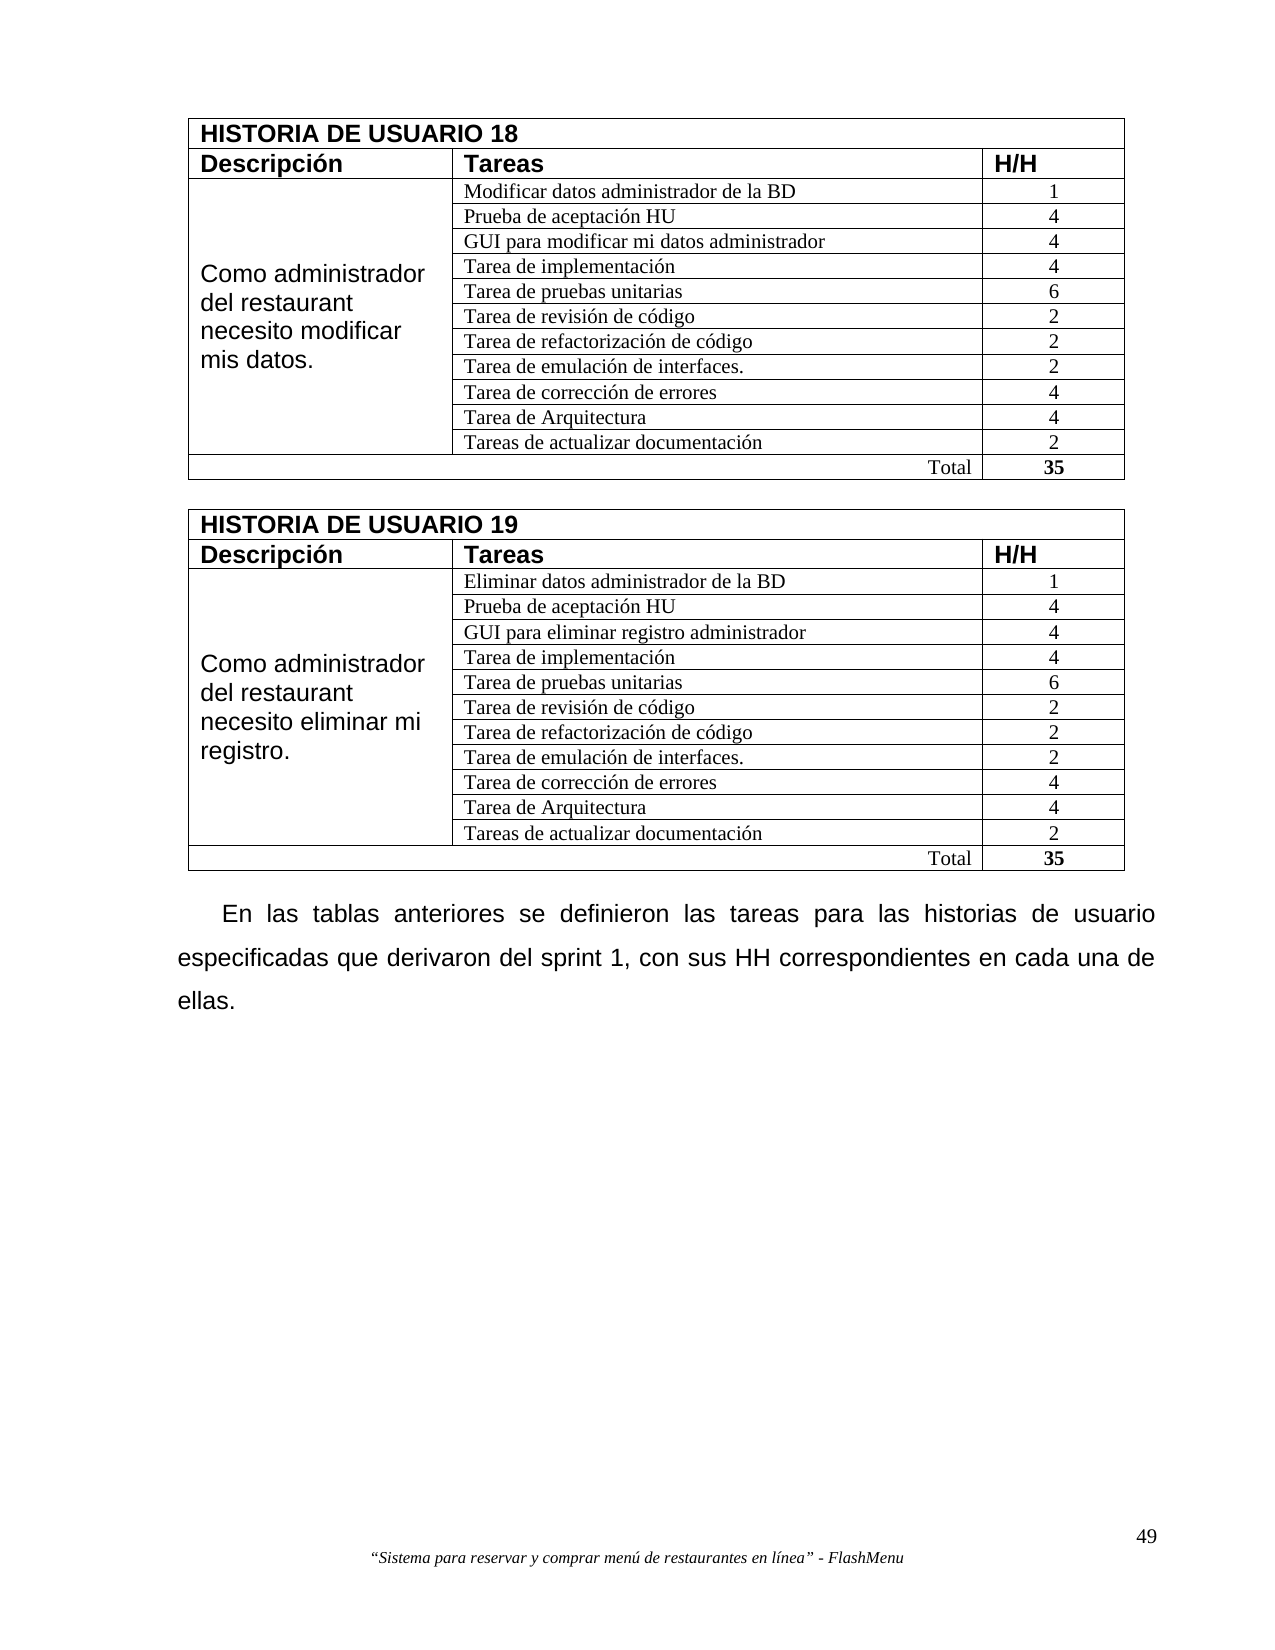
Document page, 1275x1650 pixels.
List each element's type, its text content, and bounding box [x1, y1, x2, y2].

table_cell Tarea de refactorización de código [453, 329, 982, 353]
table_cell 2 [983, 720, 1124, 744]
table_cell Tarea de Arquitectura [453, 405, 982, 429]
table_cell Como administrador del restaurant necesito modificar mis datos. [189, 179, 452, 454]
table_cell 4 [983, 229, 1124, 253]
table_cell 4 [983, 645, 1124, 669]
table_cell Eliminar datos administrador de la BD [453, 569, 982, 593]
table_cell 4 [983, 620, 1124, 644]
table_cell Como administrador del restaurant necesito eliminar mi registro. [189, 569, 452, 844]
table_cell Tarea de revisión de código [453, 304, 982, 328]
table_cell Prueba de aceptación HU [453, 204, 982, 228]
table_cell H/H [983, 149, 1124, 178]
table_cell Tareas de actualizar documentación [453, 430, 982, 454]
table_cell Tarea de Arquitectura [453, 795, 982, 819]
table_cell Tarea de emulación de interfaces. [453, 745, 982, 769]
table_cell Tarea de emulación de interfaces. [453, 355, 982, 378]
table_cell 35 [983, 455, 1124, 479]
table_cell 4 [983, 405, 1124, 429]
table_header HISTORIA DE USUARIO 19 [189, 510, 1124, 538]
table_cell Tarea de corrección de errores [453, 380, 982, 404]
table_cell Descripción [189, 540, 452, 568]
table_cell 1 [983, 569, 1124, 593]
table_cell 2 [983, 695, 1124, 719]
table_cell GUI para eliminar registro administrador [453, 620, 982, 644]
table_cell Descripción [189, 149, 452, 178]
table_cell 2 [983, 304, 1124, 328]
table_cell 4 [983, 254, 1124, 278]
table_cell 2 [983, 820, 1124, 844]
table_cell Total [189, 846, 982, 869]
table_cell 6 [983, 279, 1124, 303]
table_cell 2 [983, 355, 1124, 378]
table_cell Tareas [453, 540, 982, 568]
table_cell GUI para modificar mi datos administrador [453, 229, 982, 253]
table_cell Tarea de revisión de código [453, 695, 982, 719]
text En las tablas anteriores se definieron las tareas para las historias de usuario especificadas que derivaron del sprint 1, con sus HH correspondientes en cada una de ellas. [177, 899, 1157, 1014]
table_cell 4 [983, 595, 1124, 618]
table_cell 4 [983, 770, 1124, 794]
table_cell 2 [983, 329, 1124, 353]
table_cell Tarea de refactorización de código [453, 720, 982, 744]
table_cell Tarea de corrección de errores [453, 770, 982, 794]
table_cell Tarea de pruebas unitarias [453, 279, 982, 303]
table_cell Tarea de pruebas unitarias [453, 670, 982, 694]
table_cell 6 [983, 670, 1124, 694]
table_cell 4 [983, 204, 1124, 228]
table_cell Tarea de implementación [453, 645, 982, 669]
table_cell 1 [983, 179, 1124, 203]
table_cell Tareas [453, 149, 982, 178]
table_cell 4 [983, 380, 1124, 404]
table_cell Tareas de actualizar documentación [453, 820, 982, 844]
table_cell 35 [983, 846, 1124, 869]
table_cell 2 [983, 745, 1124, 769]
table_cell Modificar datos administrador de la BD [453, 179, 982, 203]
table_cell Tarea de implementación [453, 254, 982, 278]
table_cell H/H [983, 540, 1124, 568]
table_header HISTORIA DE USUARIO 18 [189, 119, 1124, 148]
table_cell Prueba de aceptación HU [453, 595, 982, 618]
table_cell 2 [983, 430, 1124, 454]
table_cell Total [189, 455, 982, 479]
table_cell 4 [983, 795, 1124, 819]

----

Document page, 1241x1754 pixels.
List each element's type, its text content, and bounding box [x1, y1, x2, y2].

----

> **HOW TO COMPLETE THIS TASK**:
Find all the lines containing "page" in the material, then copy them.

> **WRITTEN RESPONSE**:
Document page, 1275x1650 pixels.
Document page, 1241x1754 pixels.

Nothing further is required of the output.